In 2016, the Drug Enforcement Administration (DEA) added the medicinal plant kratom to its list of Schedule I prohibited substances. This category—reserved for dangerous and addictive drugs with no medical value—currently includes mushrooms, LSD and cannabis, which shows how little law enforcement seems to know about medical value. The kratom prohibition sparked a public outcry and motivated a 51-person bipartisan coalition of U.S. House members to petition the Obama administration to reverse it. The DEA eventually rescinded the kratom prohibition, but a new ruling by the Food and Drug Administration (FDA) might change that.
Earlier today, the FDA officially declared kratom an opioid.
"Scientists at the FDA first analyzed the chemical structures of the 25 most prevalent compounds in kratom," the agency said in a statement. "From this analysis, the agency concluded that all of the compounds share the most structural similarities with controlled opioid analgesics, such as morphine derivatives."
The analysis suggested that 22 compounds (out of 25 tested) bind to opioid receptors in the central nervous system, and the potency of the receptor binding is comparable to prescription opioid drugs.
"Kratom compounds are predicted to affect the body just like opioids," the statement continued. "Based on the scientific information in the literature and further supported by our computational modeling and the reports of its adverse effects in humans, we feel confident in calling compounds found in kratom, opioids."
Kratom (Mitragyna speciosa) is a Southeast Asian plant from the coffee family.
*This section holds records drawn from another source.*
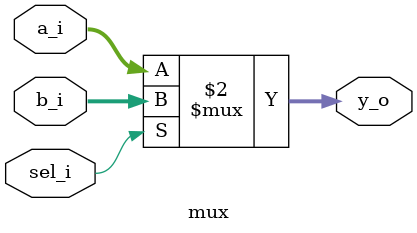
<source format=sv>
module mux (
  input  [7:0] a_i,
  input  [7:0] b_i,
  input        sel_i,
  output [7:0] y_o
);
  assign y_o = (~sel_i) ? a_i : b_i;
endmodule

</source>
Though traditionally chewed in Asian cultures, many Americans take the drug via capsules filled with a powdered form of the plant. Before today's announcement, kratom was not considered an opioid because it's not derived from the same opium poppy as heroin and prescription painkillers (e.g, hydrocodone uses codeine and/or methylated morphine, oxycodone uses thebaine, etc., which are all opiate alkaloids). Kratom, which is now essentially a non-opiate opioid, does produce opioid-like analgesic effects that cultures have used for centuries to reduce chronic pain. In more recent years, people utilized kratom to treat opioid withdrawal syndrome.
Many advocates argue that kratom helps people recover from opioid addiction with fewer risks than those associated with other withdrawal drugs like methadone. To date, the FDA has received 44 reports of deaths associated with the use of kratom, while methadone accounts for thousands of overdose deaths each year, per the Centers for Disease Control and Prevention (CDC). Moreover, the University of Mississippi announced clinical findings in 2013 that claim kratom successfully treated opioid withdrawal in mice more effectively than methadone, and a drug rehabilitation center in Maine currently utilizes cannabis and kratom to treat opioid addiction.
What about other studies? A 2016 study in the Journal of American Chemical Society found that kratom does bind to and activate opioid receptors, but it does so with less potency and fewer negative side effects than traditional opioids. Likewise, a Journal of Ethnopharmacology study in 2017 described kratom as "a pharmacological tool to mitigate withdrawal symptoms." That same year, Human Psychopharmacology looked at kratom use in Southeast Asia and noted, "Studies based on self-reports suggest that prolonged kratom use does not result in serious health risks or impair social functioning."
Then there's this case report from 2008. A study in Addiction looked at an opioid-injecting 43-year-old who successfully self-treated withdrawal symptoms by drinking kratom tea four times per day. "The patient attributed substantial pain relief to kratom as well as improved alertness," the researchers noted. "[Afterwards,] the patient abruptly ceased use of kratom and sought the care of an addiction specialist. He described a period of withdrawal considerably less intense but more protracted than that from prescription opioids.... The patient currently reports adequate pain control, and follow-up urine screens for drugs of abuse have remained negative."
Many believe that bureaucrats seek to prohibit kratom because corporations can't patent it and Big Pharma sees it as a threat to its gigantic opioid profits. While this might sound like a conspiracy theory, keep in mind that these same bureaucrats currently claim cannabis compounds like cannabidiol (CBD) are highly addictive, dangerous and devoid of any medical benefits whatsoever. They don't even acknowledge the medical cannabis benefits for which the U.S. government currently holds patents. At present, DEA scheduling treats crack cocaine and crystal meth as safer and healthier than non-psychoactive CBD, and the FDA told the DEA not to reschedule cannabis to allow medical use in 2016.
In other words, some conspiracies certainly seem to have merit when it comes to the DEA and FDA. Even though the DEA reversed course on its previous kratom prohibition, the FDA announcement gives the DEA cover should it try to schedule kratom again, which you can fully expect it to do. Kratom may indeed involve risks and require regulation, but many would argue that these agencies are prone to put Big Pharma profits and lobbyist pressure ahead of personal freedoms and public health. They certainly have with cannabis.